Andrej Sakharov. Quarks and the Structure of Matter
Harry Lipkin: Andrej Sakharov. Quarks and the Structure of Matter, World Scientific Publishing, Singapore 2013, 150 S., brosch., ca. 12 €, ISBN 9789814407410
Harry Lipkin
1967 veröffentlichte der sowjetische Physiker Andrej Sacharow seine berühmte Arbeit „Verletzung der CP-Invarianz, die C-Asymmetrie und Baryonen-Asymmetrie des Universums“ in der sowjetischen Fachzeitschrift „Pisma w JETP“. Er erkannte damals als erster die heute nach ihm benannten Bedingungen, für die Dominanz der Materie über die Antimaterie: Die Existenz von wenigstens einem Prozess, bei dem die Baryonen-Erhaltungszahl verletzt ist, Ladungs- und Ladungs-Paritäts-Verletzungen und Wechselwirkungen außerhalb des thermischen Gleichgewichts. Im Westen blieb diese Arbeit nahezu unbemerkt, bis 1980 eine Arbeit Sacharows in den Westen geschmuggelt wurde, in der er an seine Ideen von 1967 anknüpfte. Als der israelische Physiker Harry Lipkin daraufhin feststellte, dass Sacharow und er am gleichen Thema arbeiteten, suchte er den Kontakt zu dem verfemten Physiker und Menschenrechtler.

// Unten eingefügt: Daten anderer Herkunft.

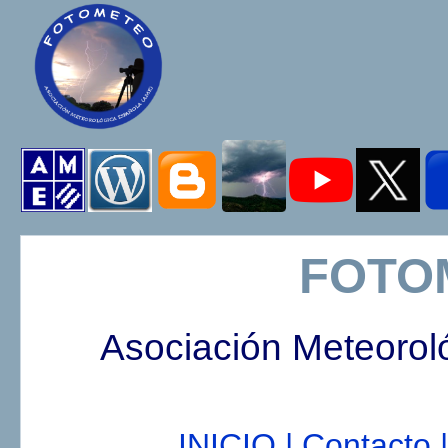
FOTO
Asociación Meteorol
INICIO |
Contacto |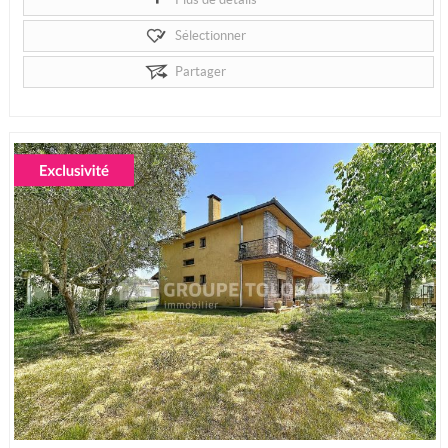
Sélectionner
Partager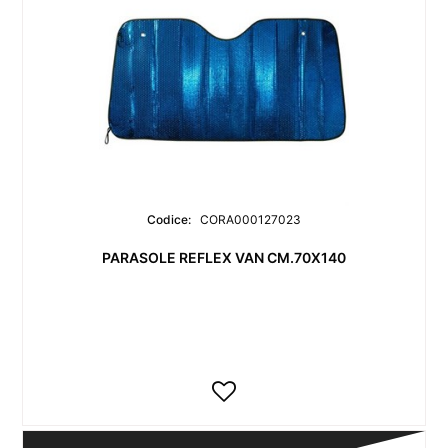
Codice:
CORA000127023
PARASOLE REFLEX VAN CM.70X140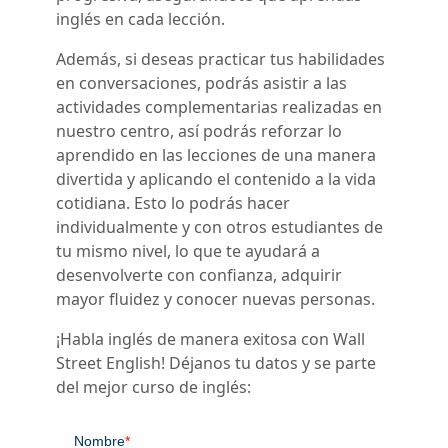
inglés en cada lección.
Además, si deseas practicar tus habilidades
en conversaciones, podrás asistir a las
actividades complementarias realizadas en
nuestro centro, así podrás reforzar lo
aprendido en las lecciones de una manera
divertida y aplicando el contenido a la vida
cotidiana. Esto lo podrás hacer
individualmente y con otros estudiantes de
tu mismo nivel, lo que te ayudará a
desenvolverte con confianza, adquirir
mayor fluidez y conocer nuevas personas.
¡Habla inglés de manera exitosa con Wall
Street English! Déjanos tu datos y se parte
del mejor curso de inglés: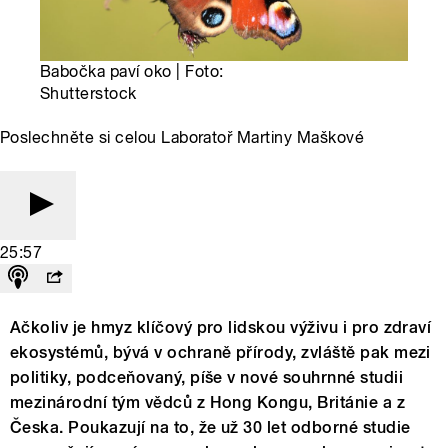
Babočka paví oko | Foto:
Shutterstock
Poslechněte si celou Laboratoř Martiny Maškové
25:57
Ačkoliv je hmyz klíčový pro lidskou výživu i pro zdraví
ekosystémů, bývá v ochraně přírody, zvláště pak mezi
politiky, podceňovaný, píše v nové souhrnné studii
mezinárodní tým vědců z Hong Kongu, Británie a z
Česka. Poukazují na to, že už 30 let odborné studie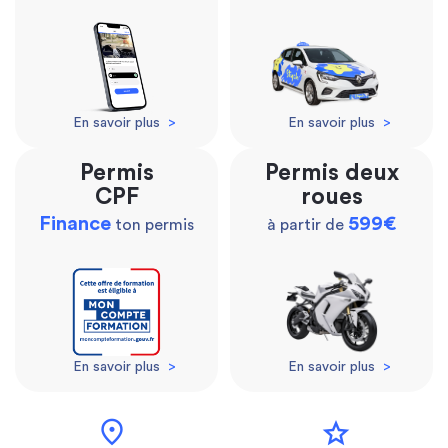
En savoir plus
>
En savoir plus
>
Permis
Permis deux
CPF
roues
Finance
599€
ton permis
à partir de
En savoir plus
>
En savoir plus
>
location_on
star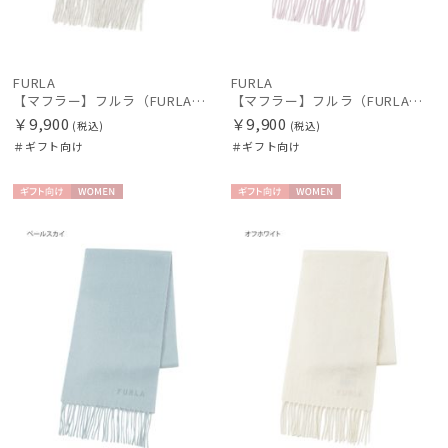
FURLA
FURLA
【マフラー】フルラ（FURLA）洗えるカシミヤ100％プチマフラー 20*150
【マフラー】フルラ（FURLA）洗えるカシミヤ100％プチマフラー 20*150
￥9,900
￥9,900
(税込)
(税込)
＃ギフト向け
＃ギフト向け
ギフト
WOME
ギフト
WOME
向け
N
向け
N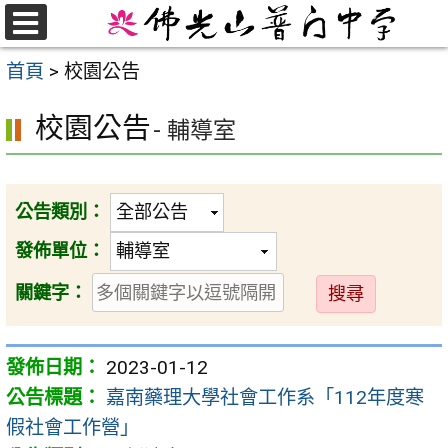
跳
至
選
首頁
>
校園公告
單
主
要
校園公告
- 輔導室
內
容
區
公告類別：
發佈單位：
送
關鍵字：
出
2023-01-12
嘉南藥理大學社會工作系「112年度寒
假社會工作營」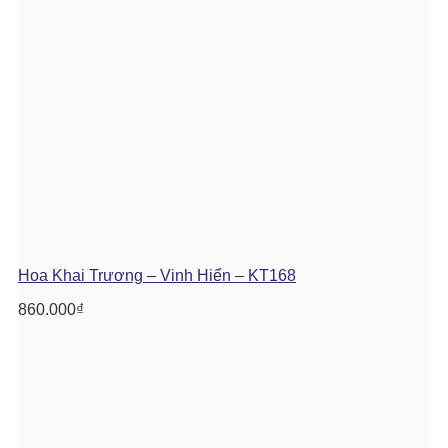
Hoa Khai Trương – Vinh Hiển – KT168
860.000
₫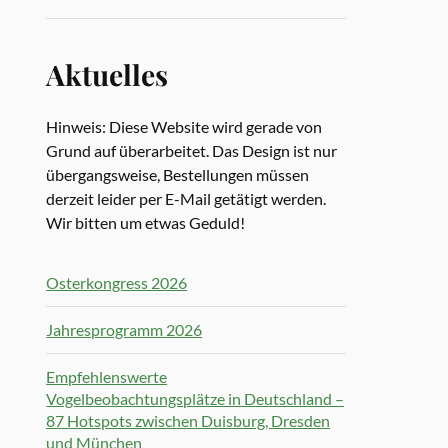
Aktuelles
Hinweis: Diese Website wird gerade von
Grund auf überarbeitet. Das Design ist nur
übergangsweise, Bestellungen müssen
derzeit leider per E-Mail getätigt werden.
Wir bitten um etwas Geduld!
Osterkongress 2026
Jahresprogramm 2026
Empfehlenswerte
Vogelbeobachtungsplätze in Deutschland –
87 Hotspots zwischen Duisburg, Dresden
und München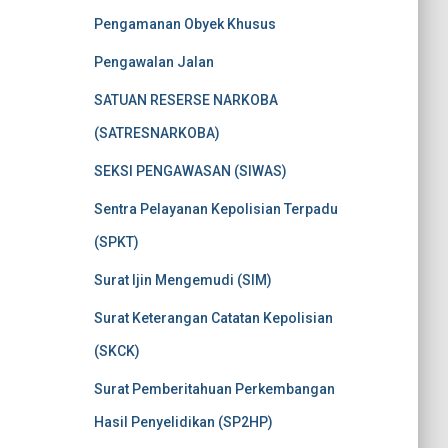
Pengamanan Obyek Khusus
Pengawalan Jalan
SATUAN RESERSE NARKOBA
(SATRESNARKOBA)
SEKSI PENGAWASAN (SIWAS)
Sentra Pelayanan Kepolisian Terpadu
(SPKT)
Surat Ijin Mengemudi (SIM)
Surat Keterangan Catatan Kepolisian
(SKCK)
Surat Pemberitahuan Perkembangan
Hasil Penyelidikan (SP2HP)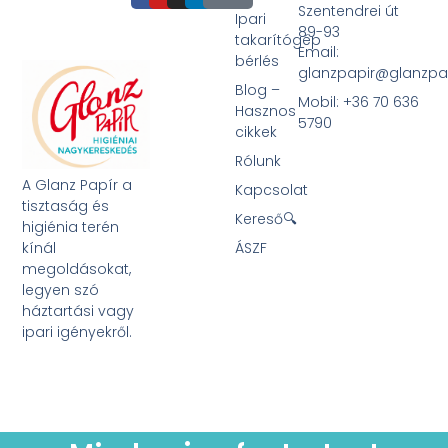
Szentendrei út
Ipari
89-93
takarítógép
Email:
bérlés
glanzpapir@glanzpa
Blog –
Mobil: +36 70 636
Hasznos
5790
cikkek
Rólunk
A Glanz Papír a
Kapcsolat
tisztaság és
Kereső🔍
higiénia terén
kínál
ÁSZF
megoldásokat,
legyen szó
háztartási vagy
ipari igényekről.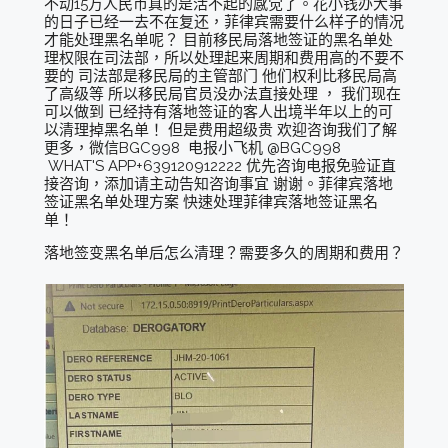
不动15万人民币真的是活不起的感觉了。花小钱办大事
的日子已经一去不在复还，菲律宾需要什么样子的情况
才能处理黑名单呢？ 目前移民局落地签证的黑名单处
理权限在司法部，所以处理起来周期和费用高的不要不
要的 司法部是移民局的主管部门 他们权利比移民局高
了高级等 所以移民局官员没办法直接处理 ， 我们现在
可以做到 已经持有落地签证的客人出境半年以上的可
以清理掉黑名单！ 但是费用超级贵 欢迎咨询我们了解
更多，微信BGC998 电报小飞机 @BGC998
WHAT'S APP+639120912222 优先咨询电报免验证直
接咨询，添加请主动告知咨询事宜 谢谢。菲律宾落地
签证黑名单处理方案 快速处理菲律宾落地签证黑名
单！
落地签变黑名单后怎么清理？需要多久的周期和费用？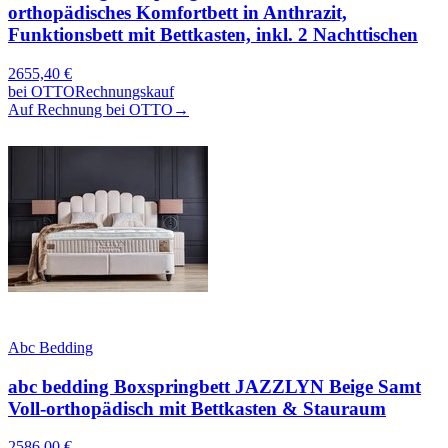
orthopädisches Komfortbett in Anthrazit,
Funktionsbett mit Bettkasten, inkl. 2 Nachttischen
2655,40
€
bei
OTTO
Rechnungskauf
Auf Rechnung bei OTTO
→
Abc Bedding
abc bedding Boxspringbett JAZZLYN Beige Samt
Voll-orthopädisch mit Bettkasten & Stauraum
2586,00
€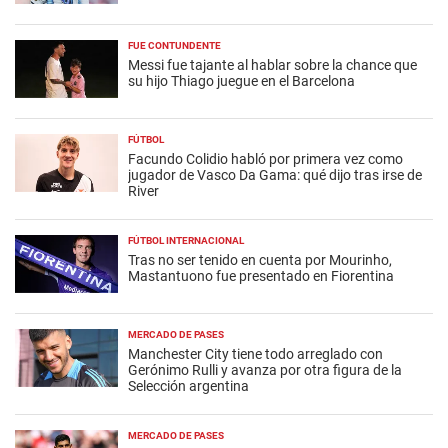
FUE CONTUNDENTE
Messi fue tajante al hablar sobre la chance que
su hijo Thiago juegue en el Barcelona
FÚTBOL
Facundo Colidio habló por primera vez como
jugador de Vasco Da Gama: qué dijo tras irse de
River
FÚTBOL INTERNACIONAL
Tras no ser tenido en cuenta por Mourinho,
Mastantuono fue presentado en Fiorentina
MERCADO DE PASES
Manchester City tiene todo arreglado con
Gerónimo Rulli y avanza por otra figura de la
Selección argentina
MERCADO DE PASES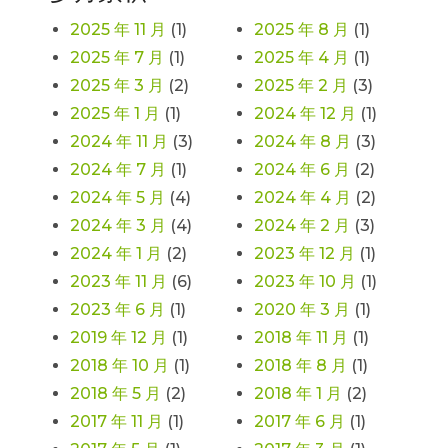
2025 年 11 月
(1)
2025 年 8 月
(1)
2025 年 7 月
(1)
2025 年 4 月
(1)
2025 年 3 月
(2)
2025 年 2 月
(3)
2025 年 1 月
(1)
2024 年 12 月
(1)
2024 年 11 月
(3)
2024 年 8 月
(3)
2024 年 7 月
(1)
2024 年 6 月
(2)
2024 年 5 月
(4)
2024 年 4 月
(2)
2024 年 3 月
(4)
2024 年 2 月
(3)
2024 年 1 月
(2)
2023 年 12 月
(1)
2023 年 11 月
(6)
2023 年 10 月
(1)
2023 年 6 月
(1)
2020 年 3 月
(1)
2019 年 12 月
(1)
2018 年 11 月
(1)
2018 年 10 月
(1)
2018 年 8 月
(1)
2018 年 5 月
(2)
2018 年 1 月
(2)
2017 年 11 月
(1)
2017 年 6 月
(1)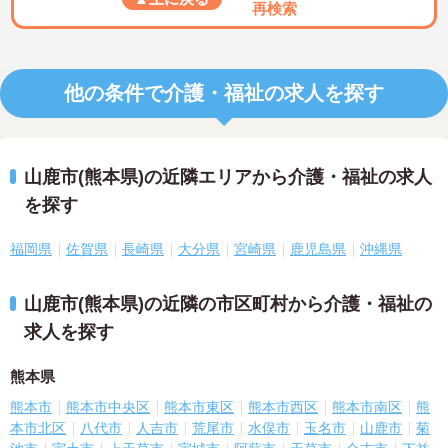
再検索
他の条件で介護・福祉の求人を探す
山鹿市(熊本県)の近隣エリアから介護・福祉の求人
を探す
福岡県
佐賀県
長崎県
大分県
宮崎県
鹿児島県
沖縄県
山鹿市(熊本県)の近隣の市区町村から介護・福祉の
求人を探す
熊本県
熊本市
熊本市中央区
熊本市東区
熊本市西区
熊本市南区
熊
本市北区
八代市
人吉市
荒尾市
水俣市
玉名市
山鹿市
菊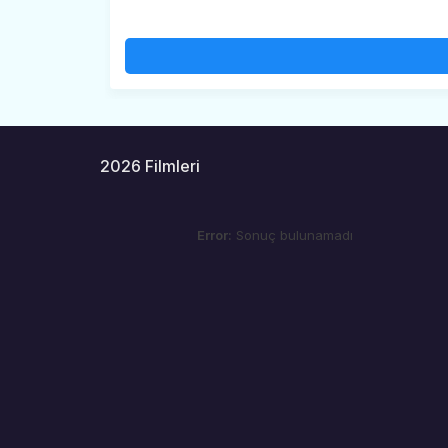
2026 Filmleri
Error:
Sonuç bulunamadı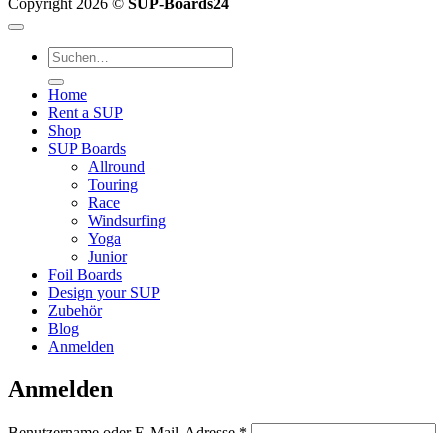
Copyright 2026 ©
SUP-Boards24
Suchen
nach:
Home
Rent a SUP
Shop
SUP Boards
Allround
Touring
Race
Windsurfing
Yoga
Junior
Foil Boards
Design your SUP
Zubehör
Blog
Anmelden
Anmelden
Erforderlich
Benutzername oder E-Mail-Adresse
*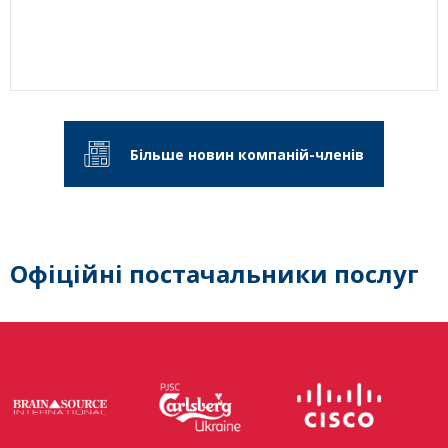
Більше новин компаній-членів
Офіційні постачальники послуг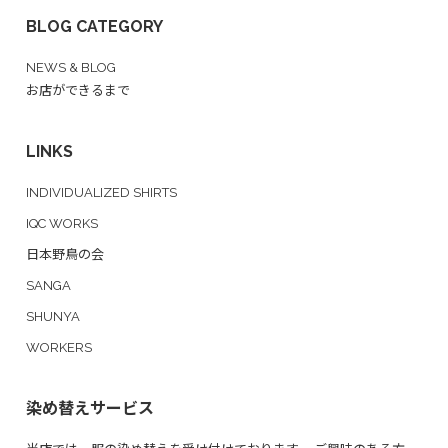
BLOG CATEGORY
NEWS & BLOG
お店ができるまで
LINKS
INDIVIDUALIZED SHIRTS
IQC WORKS
日本野鳥の会
SANGA
SHUNYA
WORKERS
染め替えサービス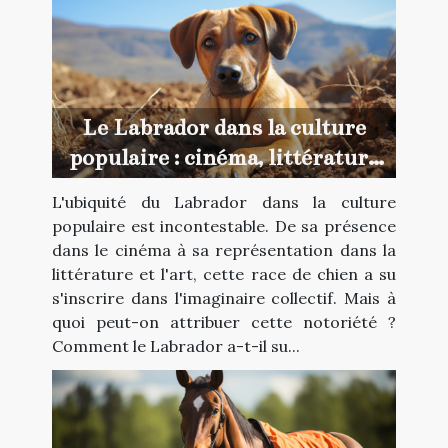
Le Labrador dans la culture
populaire : cinéma, littérature
et art
L'ubiquité du Labrador dans la culture
populaire est incontestable. De sa présence
dans le cinéma à sa représentation dans la
littérature et l'art, cette race de chien a su
s'inscrire dans l'imaginaire collectif. Mais à
quoi peut-on attribuer cette notoriété ?
Comment le Labrador a-t-il su...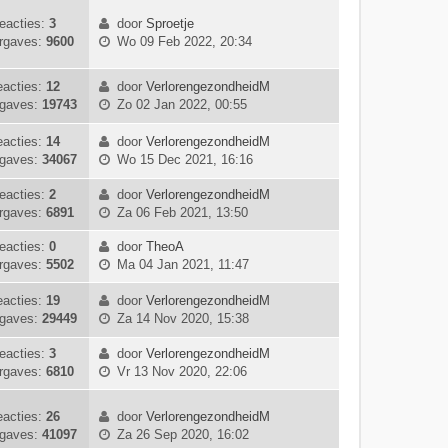
k
e
t
k
c
a
eacties:
3
door
Sproetje
i
r
e
l
h
t
B
rgaves:
9600
Wo 09 Feb 2022, 20:34
j
i
b
a
t
s
e
k
c
e
a
t
k
l
h
r
t
e
acties:
12
door
VerlorengezondheidM
i
B
a
t
i
s
b
gaves:
19743
Zo 02 Jan 2022, 00:55
j
e
a
c
t
e
k
k
t
h
e
r
acties:
14
door
VerlorengezondheidM
l
i
s
B
t
b
i
gaves:
34067
Wo 15 Dec 2021, 16:16
a
j
t
e
e
c
a
k
e
k
r
h
eacties:
2
door
VerlorengezondheidM
t
l
B
b
i
i
t
rgaves:
6891
Za 06 Feb 2021, 13:50
s
a
e
e
j
c
t
a
k
r
k
eacties:
0
door
TheoA
h
e
B
t
i
i
l
rgaves:
5502
Ma 04 Jan 2021, 11:47
t
b
e
s
j
c
a
e
k
t
k
h
a
acties:
19
door
VerlorengezondheidM
r
i
B
e
l
t
t
gaves:
29449
Za 14 Nov 2020, 15:38
i
j
e
b
a
s
c
k
k
e
a
t
eacties:
3
door
VerlorengezondheidM
h
B
l
i
r
t
e
rgaves:
6810
Vr 13 Nov 2020, 22:06
t
e
a
j
i
s
b
k
a
k
c
t
e
acties:
26
door
VerlorengezondheidM
i
t
l
h
e
r
B
gaves:
41097
Za 26 Sep 2020, 16:02
j
s
a
t
b
i
e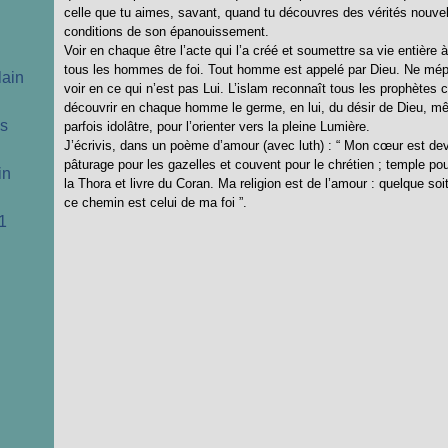
celle que tu aimes, savant, quand tu découvres des vérités nouvel
conditions de son épanouissement.
Voir en chaque être l’acte qui l’a créé et soumettre sa vie entière à
tous les hommes de foi. Tout homme est appelé par Dieu. Ne mépri
lain
voir en ce qui n’est pas Lui. L’islam reconnaît tous les prophè
découvrir en chaque homme le germe, en lui, du désir de Dieu, m
cs
parfois idolâtre, pour l’orienter vers la pleine Lumière.
J’écrivis, dans un poème d’amour (avec luth) : “ Mon cœur est dev
pâturage pour les gazelles et couvent pour le chrétien ; temple pour
in
la Thora et livre du Coran. Ma religion est de l’amour : quelque so
ce chemin est celui de ma foi ”.
1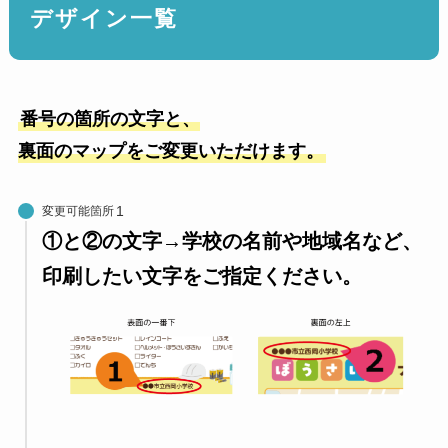
デザイン一覧
番号の箇所の文字と、
裏面のマップをご変更いただけます。
変更可能箇所
①と②の文字→学校の名前や地域名など、
印刷したい文字をご指定ください。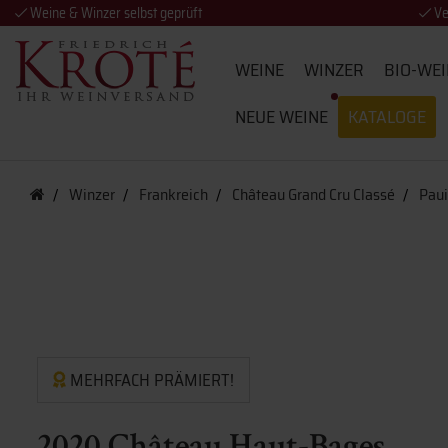
Weine & Winzer selbst geprüft
Ve
WEINE
WINZER
BIO-WEI
NEUE WEINE
KATALOGE
Winzer
Frankreich
Château Grand Cru Classé
Paui
MEHRFACH PRÄMIERT!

Im ersten Drittel des Buchs schildert der Autor seine Bekanntschaft mit Sacharow. Lipkin hatte in den Achtzigerjahren einen kurzen schriftlichen Gedankenaustausch mit dem damals nach Gorki verbannten Regimekritiker geführt. Die erste Postkarte Sacharows an Lipkin sorgte 1980 für einiges Aufsehen. Sie war aus Gorki herausgeschmuggelt worden und zeigte, dass Sacharow trotz seiner Isolation weiterhin wissenschaftlich arbeitete. Sie widerlegte damit von der sowjetischen Regierung gezielt gestreute Gerüchte, dass Sacharow senil sei. Im kurzen Briefwechsel zwischen Lipkin und Sacharow geht es u. a. um die Bestimmung des Massenverhältnisses von Neutron und Lambda-Teilchen mit Hilfe der Quantenchromodynamik (QCD), einem Thema, an dem Sacharow und Lipkin damals unabhängig voneinander arbeiteten.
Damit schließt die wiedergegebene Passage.